** Problem details **
Retype, word for word, every line from the one holding "58: (342, 408, 25.50)" through the one holding "10: (1019, 384, 24.70)" in the entries below, both included, and only those lines.

** Supplied records **
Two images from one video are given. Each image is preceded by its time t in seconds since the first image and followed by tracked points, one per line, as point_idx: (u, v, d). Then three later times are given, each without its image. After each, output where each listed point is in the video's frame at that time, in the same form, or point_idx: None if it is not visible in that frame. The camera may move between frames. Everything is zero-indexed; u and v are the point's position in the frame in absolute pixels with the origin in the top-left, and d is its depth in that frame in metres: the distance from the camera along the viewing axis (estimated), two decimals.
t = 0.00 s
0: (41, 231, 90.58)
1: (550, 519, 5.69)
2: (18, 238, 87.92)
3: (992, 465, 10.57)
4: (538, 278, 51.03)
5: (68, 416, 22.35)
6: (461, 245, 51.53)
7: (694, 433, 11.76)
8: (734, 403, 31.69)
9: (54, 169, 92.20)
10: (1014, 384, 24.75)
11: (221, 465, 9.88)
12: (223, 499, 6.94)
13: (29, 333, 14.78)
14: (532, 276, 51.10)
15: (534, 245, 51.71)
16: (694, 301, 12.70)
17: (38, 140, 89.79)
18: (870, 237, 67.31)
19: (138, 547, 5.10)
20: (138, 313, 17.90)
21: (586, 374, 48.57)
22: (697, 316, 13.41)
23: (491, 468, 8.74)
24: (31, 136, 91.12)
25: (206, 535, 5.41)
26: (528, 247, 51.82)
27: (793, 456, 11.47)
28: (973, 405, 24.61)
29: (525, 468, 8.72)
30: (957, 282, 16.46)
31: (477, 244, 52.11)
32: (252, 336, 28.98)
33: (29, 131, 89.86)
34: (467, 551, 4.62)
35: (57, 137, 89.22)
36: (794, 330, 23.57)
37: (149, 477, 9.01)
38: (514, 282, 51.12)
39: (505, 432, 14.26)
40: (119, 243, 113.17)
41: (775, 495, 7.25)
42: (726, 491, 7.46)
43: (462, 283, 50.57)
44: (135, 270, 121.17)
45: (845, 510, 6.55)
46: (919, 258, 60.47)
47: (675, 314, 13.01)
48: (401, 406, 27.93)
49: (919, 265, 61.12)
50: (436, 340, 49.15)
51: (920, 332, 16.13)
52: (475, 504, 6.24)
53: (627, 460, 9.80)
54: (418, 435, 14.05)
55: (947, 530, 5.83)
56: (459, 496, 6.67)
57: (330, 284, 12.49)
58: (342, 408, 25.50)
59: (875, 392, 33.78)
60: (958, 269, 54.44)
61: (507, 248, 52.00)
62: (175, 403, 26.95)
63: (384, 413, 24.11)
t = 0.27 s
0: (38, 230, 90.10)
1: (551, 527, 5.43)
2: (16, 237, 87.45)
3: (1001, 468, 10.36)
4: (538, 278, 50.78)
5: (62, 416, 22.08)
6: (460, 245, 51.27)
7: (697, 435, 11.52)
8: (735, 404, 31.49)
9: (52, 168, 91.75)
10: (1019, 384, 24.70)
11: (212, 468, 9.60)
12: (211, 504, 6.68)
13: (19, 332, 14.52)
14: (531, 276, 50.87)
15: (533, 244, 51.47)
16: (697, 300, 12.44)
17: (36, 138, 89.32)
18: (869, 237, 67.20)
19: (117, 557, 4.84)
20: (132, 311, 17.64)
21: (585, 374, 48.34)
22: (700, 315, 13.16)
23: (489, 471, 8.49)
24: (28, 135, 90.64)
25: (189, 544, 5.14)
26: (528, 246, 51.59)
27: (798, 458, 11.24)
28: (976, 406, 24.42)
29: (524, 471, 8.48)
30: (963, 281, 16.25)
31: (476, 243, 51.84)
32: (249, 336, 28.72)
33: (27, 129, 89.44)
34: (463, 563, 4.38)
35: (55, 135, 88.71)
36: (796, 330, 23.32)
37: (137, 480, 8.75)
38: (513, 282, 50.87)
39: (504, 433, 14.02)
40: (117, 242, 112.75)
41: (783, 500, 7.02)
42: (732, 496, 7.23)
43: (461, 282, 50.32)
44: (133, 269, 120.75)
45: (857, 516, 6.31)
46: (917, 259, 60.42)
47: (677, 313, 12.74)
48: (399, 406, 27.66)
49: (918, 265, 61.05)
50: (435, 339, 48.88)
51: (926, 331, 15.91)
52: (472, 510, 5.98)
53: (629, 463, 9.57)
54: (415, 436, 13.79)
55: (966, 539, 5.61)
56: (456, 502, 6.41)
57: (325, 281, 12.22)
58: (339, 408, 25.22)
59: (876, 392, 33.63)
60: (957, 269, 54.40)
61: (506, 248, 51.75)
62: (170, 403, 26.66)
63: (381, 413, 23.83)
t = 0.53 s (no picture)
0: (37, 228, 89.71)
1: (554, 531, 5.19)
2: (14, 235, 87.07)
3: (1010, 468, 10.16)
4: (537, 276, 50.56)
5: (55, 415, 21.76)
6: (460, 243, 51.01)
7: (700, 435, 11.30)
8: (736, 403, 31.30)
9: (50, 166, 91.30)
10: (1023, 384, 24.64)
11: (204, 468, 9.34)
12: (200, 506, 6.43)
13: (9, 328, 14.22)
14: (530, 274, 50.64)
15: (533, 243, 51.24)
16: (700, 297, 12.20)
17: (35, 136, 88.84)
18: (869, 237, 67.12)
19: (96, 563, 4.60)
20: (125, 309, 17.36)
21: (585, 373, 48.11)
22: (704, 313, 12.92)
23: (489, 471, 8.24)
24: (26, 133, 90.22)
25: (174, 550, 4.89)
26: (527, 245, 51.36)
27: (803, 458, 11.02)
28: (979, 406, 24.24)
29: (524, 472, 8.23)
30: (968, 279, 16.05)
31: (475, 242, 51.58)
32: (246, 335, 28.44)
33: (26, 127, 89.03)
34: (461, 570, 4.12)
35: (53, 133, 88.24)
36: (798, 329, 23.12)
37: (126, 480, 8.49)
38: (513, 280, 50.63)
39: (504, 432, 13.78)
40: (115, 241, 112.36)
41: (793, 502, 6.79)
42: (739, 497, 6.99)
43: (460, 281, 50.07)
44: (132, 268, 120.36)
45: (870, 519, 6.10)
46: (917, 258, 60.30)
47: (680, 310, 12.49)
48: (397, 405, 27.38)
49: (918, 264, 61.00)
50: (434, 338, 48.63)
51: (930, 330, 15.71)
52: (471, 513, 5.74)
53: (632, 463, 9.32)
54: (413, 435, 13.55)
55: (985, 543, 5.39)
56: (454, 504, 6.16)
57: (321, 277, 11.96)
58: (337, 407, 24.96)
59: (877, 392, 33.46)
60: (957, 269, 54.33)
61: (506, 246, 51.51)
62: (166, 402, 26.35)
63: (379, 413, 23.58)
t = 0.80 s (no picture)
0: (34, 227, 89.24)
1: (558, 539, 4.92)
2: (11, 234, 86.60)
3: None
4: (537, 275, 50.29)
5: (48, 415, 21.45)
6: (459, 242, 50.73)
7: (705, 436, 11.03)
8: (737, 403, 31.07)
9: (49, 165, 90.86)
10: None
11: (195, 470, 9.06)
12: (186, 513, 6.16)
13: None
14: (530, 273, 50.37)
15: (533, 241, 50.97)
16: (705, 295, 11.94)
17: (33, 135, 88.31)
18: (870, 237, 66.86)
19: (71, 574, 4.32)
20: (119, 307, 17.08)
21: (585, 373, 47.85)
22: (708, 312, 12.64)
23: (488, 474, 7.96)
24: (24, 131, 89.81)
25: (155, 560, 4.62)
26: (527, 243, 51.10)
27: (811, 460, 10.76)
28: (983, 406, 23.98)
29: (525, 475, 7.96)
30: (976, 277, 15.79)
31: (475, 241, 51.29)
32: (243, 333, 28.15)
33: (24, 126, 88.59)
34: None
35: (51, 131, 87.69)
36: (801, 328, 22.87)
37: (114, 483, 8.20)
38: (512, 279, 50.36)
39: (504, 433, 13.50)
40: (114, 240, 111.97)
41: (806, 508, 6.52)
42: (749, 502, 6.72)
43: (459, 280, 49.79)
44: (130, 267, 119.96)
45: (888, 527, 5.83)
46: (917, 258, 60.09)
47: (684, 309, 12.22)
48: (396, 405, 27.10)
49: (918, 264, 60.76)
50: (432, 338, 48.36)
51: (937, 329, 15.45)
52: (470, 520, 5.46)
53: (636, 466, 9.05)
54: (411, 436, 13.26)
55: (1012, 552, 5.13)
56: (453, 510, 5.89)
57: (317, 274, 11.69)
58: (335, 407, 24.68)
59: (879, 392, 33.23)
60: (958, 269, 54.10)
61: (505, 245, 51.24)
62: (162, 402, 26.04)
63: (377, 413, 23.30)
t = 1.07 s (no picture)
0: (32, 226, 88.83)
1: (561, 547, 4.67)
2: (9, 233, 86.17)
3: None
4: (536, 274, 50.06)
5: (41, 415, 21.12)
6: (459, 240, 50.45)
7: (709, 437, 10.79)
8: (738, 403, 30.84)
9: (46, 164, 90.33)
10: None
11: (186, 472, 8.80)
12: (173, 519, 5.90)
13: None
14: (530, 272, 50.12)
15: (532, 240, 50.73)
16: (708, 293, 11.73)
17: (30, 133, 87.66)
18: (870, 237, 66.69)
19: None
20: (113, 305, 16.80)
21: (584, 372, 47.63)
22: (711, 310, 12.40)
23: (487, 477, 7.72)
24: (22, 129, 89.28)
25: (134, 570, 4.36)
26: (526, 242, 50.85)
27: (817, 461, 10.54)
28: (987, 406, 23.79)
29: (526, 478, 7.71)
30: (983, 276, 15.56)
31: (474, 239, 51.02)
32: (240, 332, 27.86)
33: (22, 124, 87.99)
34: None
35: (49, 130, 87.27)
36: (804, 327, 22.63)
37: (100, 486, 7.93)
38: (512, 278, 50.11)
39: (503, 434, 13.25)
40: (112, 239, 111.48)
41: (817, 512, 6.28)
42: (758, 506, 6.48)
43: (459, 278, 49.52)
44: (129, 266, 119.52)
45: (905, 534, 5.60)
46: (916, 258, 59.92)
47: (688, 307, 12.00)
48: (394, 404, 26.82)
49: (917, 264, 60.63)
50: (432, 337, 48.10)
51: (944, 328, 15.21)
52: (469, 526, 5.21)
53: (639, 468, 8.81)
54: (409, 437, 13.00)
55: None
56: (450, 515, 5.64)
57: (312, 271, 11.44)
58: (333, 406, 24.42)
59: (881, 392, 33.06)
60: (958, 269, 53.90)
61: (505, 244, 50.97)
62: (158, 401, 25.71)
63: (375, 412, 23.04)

** Result for this task **
58: (342, 408, 25.50)
59: (875, 392, 33.78)
60: (958, 269, 54.44)
61: (507, 248, 52.00)
62: (175, 403, 26.95)
63: (384, 413, 24.11)
t = 0.27 s
0: (38, 230, 90.10)
1: (551, 527, 5.43)
2: (16, 237, 87.45)
3: (1001, 468, 10.36)
4: (538, 278, 50.78)
5: (62, 416, 22.08)
6: (460, 245, 51.27)
7: (697, 435, 11.52)
8: (735, 404, 31.49)
9: (52, 168, 91.75)
10: (1019, 384, 24.70)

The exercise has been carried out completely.